When she wanted to bond or get your attention, she put her paw, clean or dirty, work clothes or dress-up, on the closest part of your body and not just on me but anyone who came by. Her intent wasn’t to get you dirty and make you yell at her, she just wanted to be included and that was her way of being social. It was especially problematic if friends stopped by to pick us up for a night out. We tried all the tricks, stepping on her toes, yelling in her face, almost everything short of beating her with a rolled up newspaper, which I’m convinced would have done no good. One day in desperation I grabbed one of the kids water filled squirt guns and blasted away.
She shook her head in amazement, sat down on her haunches and stared at me for a good minute, before starting to put her paw on me again. When she did, she got another salvo. She was close range and that time I squirted her in the chest because I didn’t want to possibly injure her eyes by squirting her in the face. The reaction was the same only this time the effect lasted longer. Soon, we were all carrying squirt guns around like Wyatt Earp patrolling the streets of Dodge City. One of the kids even fashioned a holster for quick draws, although after about week it wasn’t necessary. I think our holster designer was somewhat disappointed because he’d spent some time practicing and had become quite good at quick draw. As an aside: it wasn’t long before his friends were having quick draw contests, but that’s another story.
By the end of about the second week, instead of the paw on you being an occurrence that happened every time we sat down, someone came by or no one was paying her any attention, it was only an occasional problem. She was about four and set in her ways when I discovered the squirt gun remedy and it took some time before all we had to do was point our finger at her when it looked as if she couldn’t control the urge any longer.
She was, in my opinion, smarter than the average dog. She loved to go anywhere we went and, if it was going to be a long trip that required no stops along the way, having to pull over and walk the dog was inconvenient. To prove how smart she was; she learned that “Annie, go pee” meant we were ready to leave and she went, even if it appeared she didn’t have to. She was my longtime fishing companion and I miss her but our present lifestyle doesn’t leave room for a large dog, so we have a small cat.

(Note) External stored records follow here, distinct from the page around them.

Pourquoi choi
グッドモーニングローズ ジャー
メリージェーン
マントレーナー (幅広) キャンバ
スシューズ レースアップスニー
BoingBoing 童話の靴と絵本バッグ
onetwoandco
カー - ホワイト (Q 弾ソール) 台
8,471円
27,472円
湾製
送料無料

The cat has a problem with refrigerator doors. As in, when she hears one open she’s instantly under your feet, tripping you up and slowing down the cat feeding process..at least she was. The squirt gun once again became a household fixture that is never far from hand. The kids are grown and on their own so I have one to match hand to eye reaction time with but, at least in my opinion, I’ve become pretty proficient at quick draws.

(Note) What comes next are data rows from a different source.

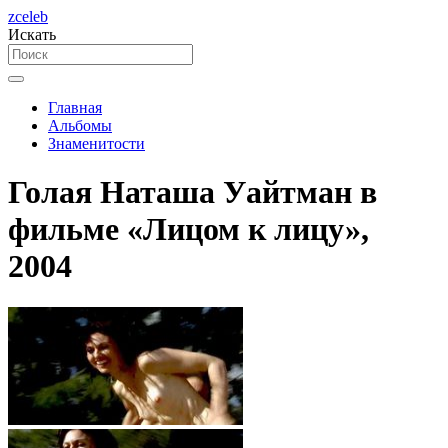
zceleb
Искать
Главная
Альбомы
Знаменитости
Голая Наташа Уайтман в
фильме «Лицом к лицу»,
2004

Angela knows where the kitchen boundaries are, even though she has lapses of memory. First thing in the morning and when we move to a new house sitting assignment, she pushes the envelope just to see if anything has changed. When we move into a new house, it doesn’t take her long to know the boundaries when the squirt gun appears or, she’s learned this too, one of us says “OUT.” Usually, all we have to do is point our finger and she retreats to sit on the boundary line…right on the boundary line. If the kitchen has tile floors, she sits with her front feet on the dividing line crack.
Most of our house sittings include a cat or two, a dog two or some combination. Once we house sat where we had to feed the fish but since no Piranhas weren’t involved, it wasn’t a big deal. Our present house sitting arrangement includes a cat, a dozen laying hens, from which we get the eggs, and two roosters. One of the roosters is determined to police his territory using any and all means at his disposal. After a session or two of having him try to spur us, the squirt gun came into play. It took a little more water to discourage him than it does for cats and dogs but, after I hosed him down a couple of times, he learned. I had to laugh because he’d run behind one ot two of the hens and hide. I guess he was chicken.

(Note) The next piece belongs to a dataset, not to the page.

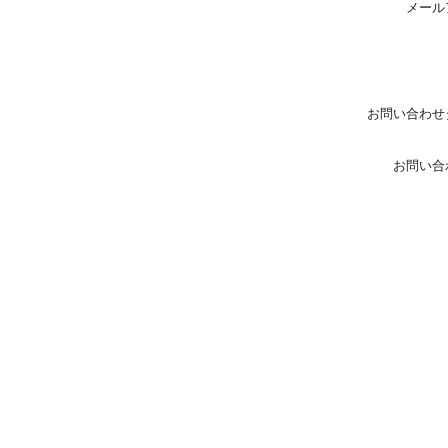
メール
お問い合わせ
お問い合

Once when living in New Mexico, one of our neighbors had a particularly poor mannered Shih Tzu. Every time we stopped by, the dog would jump all over us. One time we took a squirt gun and it only took one time before he decided that he would get his pats if he just sat down and waited. The owners, particularly the lady, thought squirting was nasty, mean and cruel. Her remedy to his jumping up was to tightly roll up a newspaper and pound on him until he stopped, which took some time because his reaction time for avoidance was quicker than hers was for catching up.
I often wondered about the logic behind it all but he was their dog and it wasn’t up to us. Our cure for the problem was to quit stopping by and, if we did, not to go in or stay.